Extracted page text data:
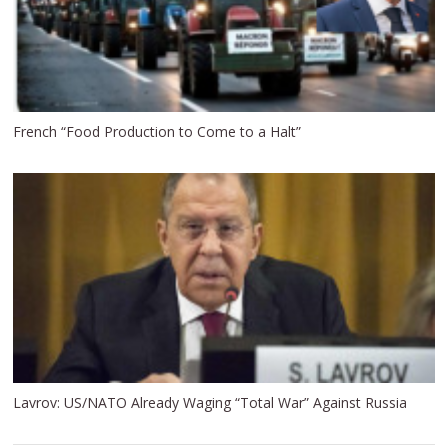
French “Food Production to Come to a Halt”
Lavrov: US/NATO Already Waging “Total War” Against Russia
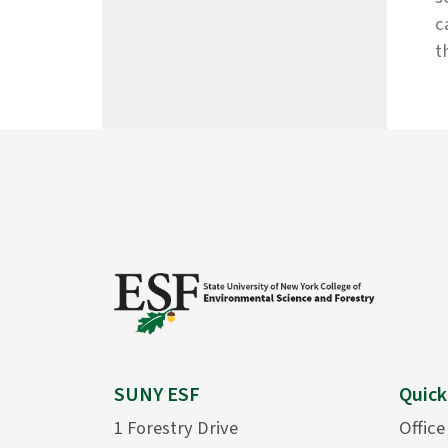
c
t
SUNY ESF
Quick
1 Forestry Drive
Office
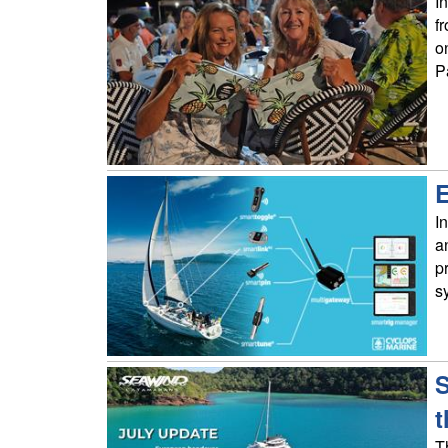
I
f
o
P
E
I
a
p
s
S
t
T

> ACTIVITY: Can you repeat the text of every item above, keeping each line the same, and leave out the pictures?

> TASK ANSWER:
French “Food Production to Come to a Halt”
Lavrov: US/NATO Already Waging “Total War” Against Russia
c
t
SUNY ESF
Quick
1 Forestry Drive
Office
I
f
o
P
E
I
a
p
s
S
t
T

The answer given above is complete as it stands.